I had a head rebuilt from an 83 EL1, thinking it was an 81 EL1. Year to year, the EK and EL were supposed to have swappable heads, but as I found out, the EK1 and EL1 both changed OH SO SLIGHTLY. What I suggest before having any headwork done, or spending any money, is get a head gasket for each year and compare them. Compare very very closely!!

See this thread to see the slight differences between 81 and 82-83. Even engines with the same codes but different years had incompatible parts!


05-31-2007, 03:51 AM
Um I think I just made a discovery.
I compared part numbers from my EL Prelude 1602 parts book to those on one of the US online parts books for the EK, year for year...& the part numbers matched.
EK & EL did share the same blocks.
I'd always assumed it might have required a taller block but I guess not. So if you buy the appropriate crank, rods & maybe pistons you could turn an EL into an EK capacity wise !?

Though trying to compare '77-8 EF/G 1599 cranks to '79 EK 1751 crank part numbers didn't match so the idea of using the 77-8 parts in an EL block to raise capacity is inconclusive.

05-31-2007, 08:00 AM
this fills me with nationalistic pride nonetheless!

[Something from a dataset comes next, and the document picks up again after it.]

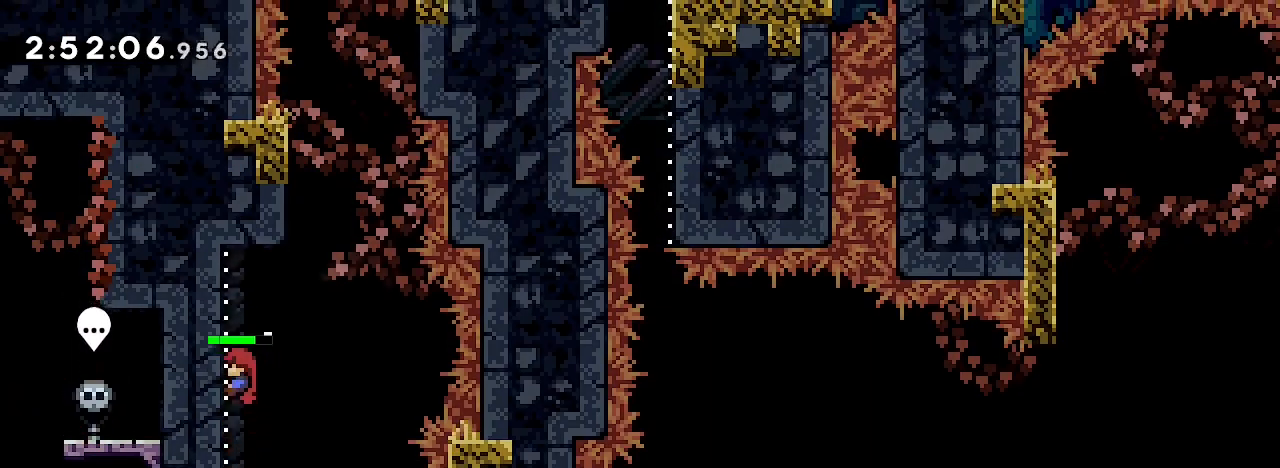
Gameplay with a controller (Xbox layout); each line is a JSON object with the inputs held at the frame after it. "events" lists button and stick changes between this image and that frame as [ms after this image, input, new state], when the widget could be followed in between. Not read: L1 L2 L3 R1 R2 R3 SELECT START.
{"buttons": [], "left_stick": "center", "right_stick": "up", "events": [[233, "right_stick", "up"], [300, "left_stick", "center"]]}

you should jump on those extractors, i definitely have my '77 intake and exhaust headers on the '81 head and nothing has caught fire yet.

05-31-2007, 08:09 AM
Woah, who has headers for an 81? Interested in selling? :D

05-31-2007, 01:59 PM
They are long gone now. Almost wish I'd taken some pictures of the car in the wreakers even if it was rough & tacky.

White 77-8 hatch.
Fullsize fabric sunroof.
Japanese 79-81 sedan bonnet with the ugly raised tip @ the front & plastic NACA duct cut into it.
Aftermarket sports seats.
Badly hammered out & body filler flares.
& the extractors inc. manifold for a sidedraft carb if I remember right.